Près de 800 mendiants nigériens rapatriés : les révélations de la Police sur…

Selon une enquête de la Police nationale, une partie des étrangers venus mendier au Sénégal serait victime de réseaux criminels de traite de personnes. Ces réseaux les inciteraient à rejoindre Dakar en leur faisant miroiter les revenus que pourrait procurer la mendicité.

Dans le cadre d’une vaste opération de sécurisation menée sur instruction du ministre de l’Intérieur, la Police nationale a procédé à l’interpellation de plusieurs centaines de mendiants, parmi lesquels figuraient de nombreux nourrissons.

D’après les déclarations du commissaire central de Dakar, Mamadou Tendeng, rapportées par L’Observateur, les opérations menées en décembre 2024 avaient permis de retirer des rues près de 800 mendiants, tous de nationalité nigérienne. Leur rapatriement avait été organisé avec l’appui de l’ambassade du Niger à Dakar.

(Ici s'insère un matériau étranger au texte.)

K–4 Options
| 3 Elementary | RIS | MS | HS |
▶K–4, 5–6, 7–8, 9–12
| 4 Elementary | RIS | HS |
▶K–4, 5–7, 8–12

Les investigations policières avaient alors permis de découvrir qu’une partie de ces personnes serait exploitée par des réseaux de traite, qui les auraient encouragées à venir au Sénégal dans l’espoir de gagner de l’argent grâce à la mendicité.

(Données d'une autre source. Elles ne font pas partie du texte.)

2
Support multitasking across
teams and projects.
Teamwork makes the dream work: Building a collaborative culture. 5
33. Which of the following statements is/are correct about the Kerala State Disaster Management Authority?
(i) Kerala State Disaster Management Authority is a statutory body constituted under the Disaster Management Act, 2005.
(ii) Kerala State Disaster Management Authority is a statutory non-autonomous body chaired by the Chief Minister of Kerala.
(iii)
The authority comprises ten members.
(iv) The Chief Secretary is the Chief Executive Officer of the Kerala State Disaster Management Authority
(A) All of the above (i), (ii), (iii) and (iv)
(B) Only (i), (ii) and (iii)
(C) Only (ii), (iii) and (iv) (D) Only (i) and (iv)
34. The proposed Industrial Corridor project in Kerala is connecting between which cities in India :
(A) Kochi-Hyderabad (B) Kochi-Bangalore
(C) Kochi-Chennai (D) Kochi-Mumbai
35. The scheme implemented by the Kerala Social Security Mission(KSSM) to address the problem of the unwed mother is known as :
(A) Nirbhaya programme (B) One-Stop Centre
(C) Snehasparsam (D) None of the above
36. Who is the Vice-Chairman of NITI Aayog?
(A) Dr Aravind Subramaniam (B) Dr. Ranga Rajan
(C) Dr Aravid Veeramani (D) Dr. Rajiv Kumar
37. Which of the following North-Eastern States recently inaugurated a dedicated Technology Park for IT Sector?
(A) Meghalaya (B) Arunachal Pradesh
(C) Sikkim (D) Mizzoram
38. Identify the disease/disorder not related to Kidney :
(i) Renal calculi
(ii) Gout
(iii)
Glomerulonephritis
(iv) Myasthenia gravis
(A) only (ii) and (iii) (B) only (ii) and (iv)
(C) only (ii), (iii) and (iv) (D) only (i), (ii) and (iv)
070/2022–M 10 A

Mais dès le premier trimestre 2025, les autorités ont constaté leur retour progressif et massif. La situation s’est révélée particulièrement complexe en raison de la présence de femmes, de nourrissons, d’adolescents, de personnes âgées et de personnes à mobilité réduite. Les enquêteurs auraient également découvert des cas d’exploitation d’enfants dont les parents résident dans leur pays d’origine.

La Police indique par ailleurs que la majorité de ces personnes séjourneraient au Sénégal sans documents d’identification et en situation irrégulière.

Des tensions à Colobane

La situation a récemment provoqué la colère de riverains de la Cité Enseignant de Colobane, qui ont eux-mêmes procédé au déguerpissement de groupes de ressortissants nigériens installés dans des abris de fortune aux abords de leurs habitations et commerces.

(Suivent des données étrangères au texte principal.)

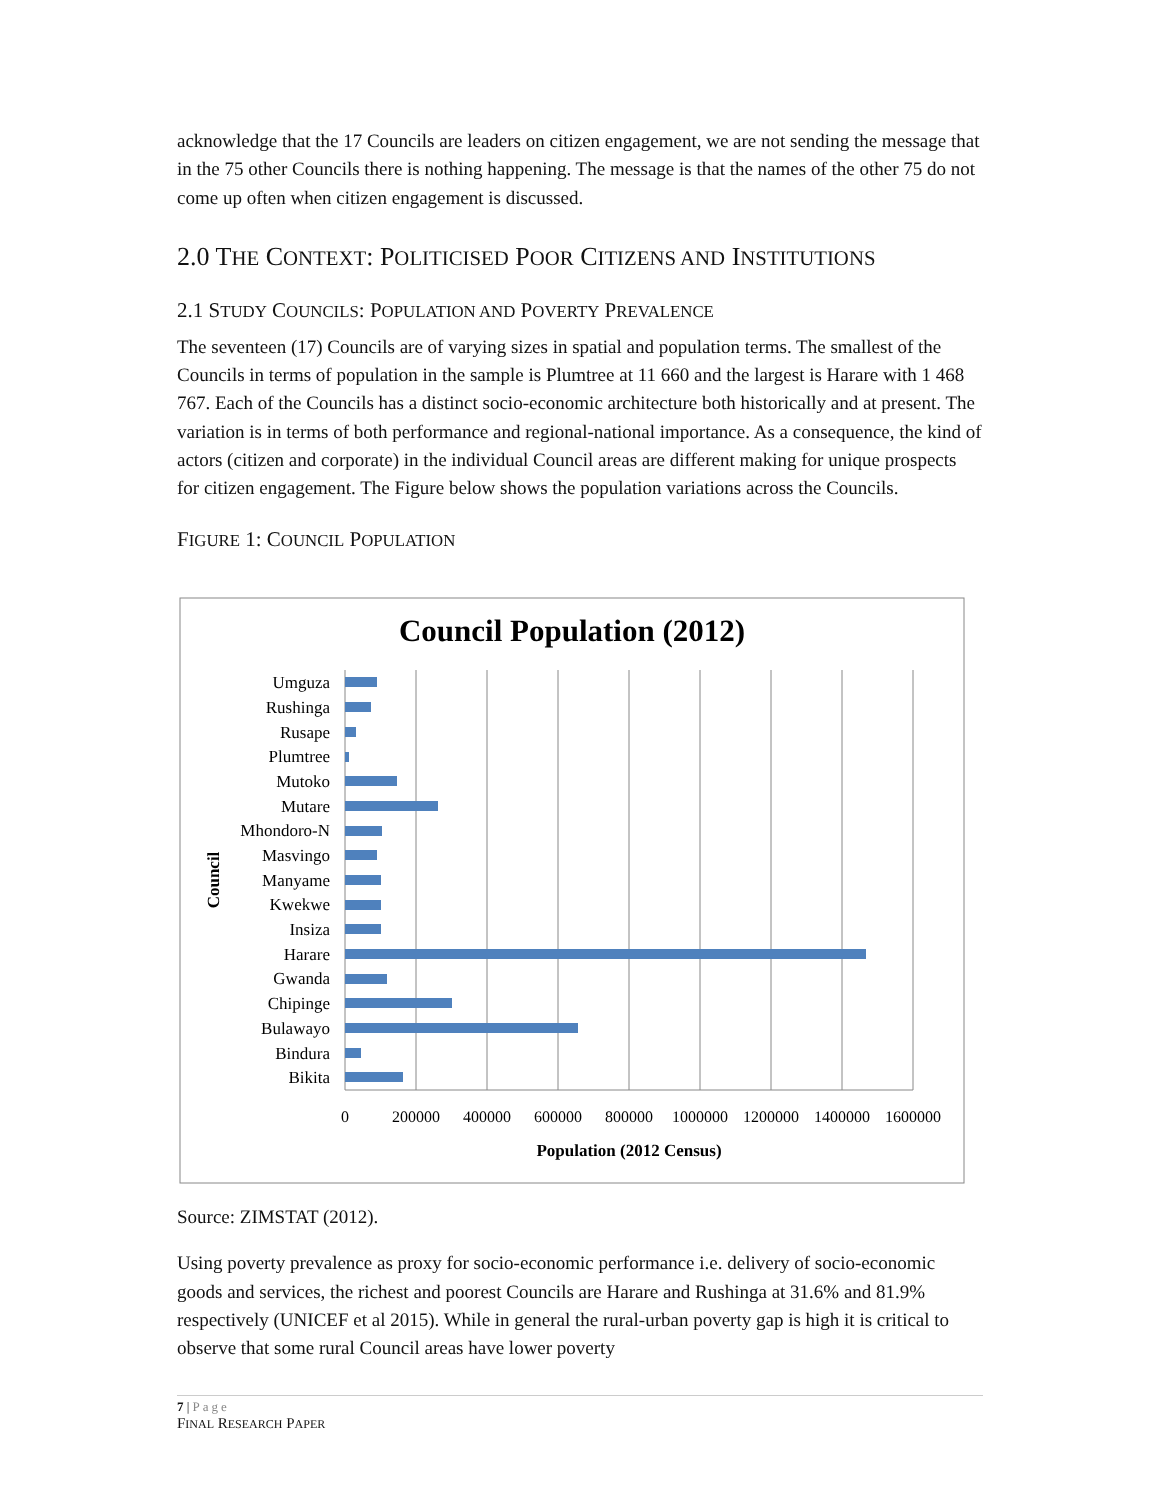acknowledge that the 17 Councils are leaders on citizen engagement, we are not sending the message that in the 75 other Councils there is nothing happening. The message is that the names of the other 75 do not come up often when citizen engagement is discussed.
2.0 THE CONTEXT: POLITICISED POOR CITIZENS AND INSTITUTIONS
2.1 STUDY COUNCILS: POPULATION AND POVERTY PREVALENCE
The seventeen (17) Councils are of varying sizes in spatial and population terms. The smallest of the Councils in terms of population in the sample is Plumtree at 11 660 and the largest is Harare with 1 468 767. Each of the Councils has a distinct socio-economic architecture both historically and at present. The variation is in terms of both performance and regional-national importance. As a consequence, the kind of actors (citizen and corporate) in the individual Council areas are different making for unique prospects for citizen engagement. The Figure below shows the population variations across the Councils.
FIGURE 1: COUNCIL POPULATION
Council Population (2012)
Umguza
Rushinga
Rusape
Plumtree
Mutoko
Mutare
Mhondoro-N
Masvingo
Manyame
Kwekwe
Insiza
Harare
Gwanda
Chipinge
Bulawayo
Bindura
Bikita
0
200000
400000
600000
800000
1000000
1200000
1400000
1600000
Population (2012 Census)
Council
Source: ZIMSTAT (2012).
Using poverty prevalence as proxy for socio-economic performance i.e. delivery of socio-economic goods and services, the richest and poorest Councils are Harare and Rushinga at 31.6% and 81.9% respectively (UNICEF et al 2015). While in general the rural-urban poverty gap is high it is critical to observe that some rural Council areas have lower poverty
7 | Page
FINAL RESEARCH PAPER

La Police est intervenue pour sécuriser les personnes déguerpies avant d’ouvrir une enquête. Celle-ci aurait révélé que les groupes concernés étaient composés de personnes sans-abri qui occupaient les lieux principalement durant la nuit.

Plusieurs habitants ont fait état de nuisances et de problèmes d’hygiène, notamment des besoins naturels effectués aux abords des maisons, ainsi que des déchets et excréments d’enfants déversés sur la voie publique.

Des riverains ont également dénoncé une présence nocturne jugée inquiétante, alimentant un sentiment d’insécurité dans le quartier.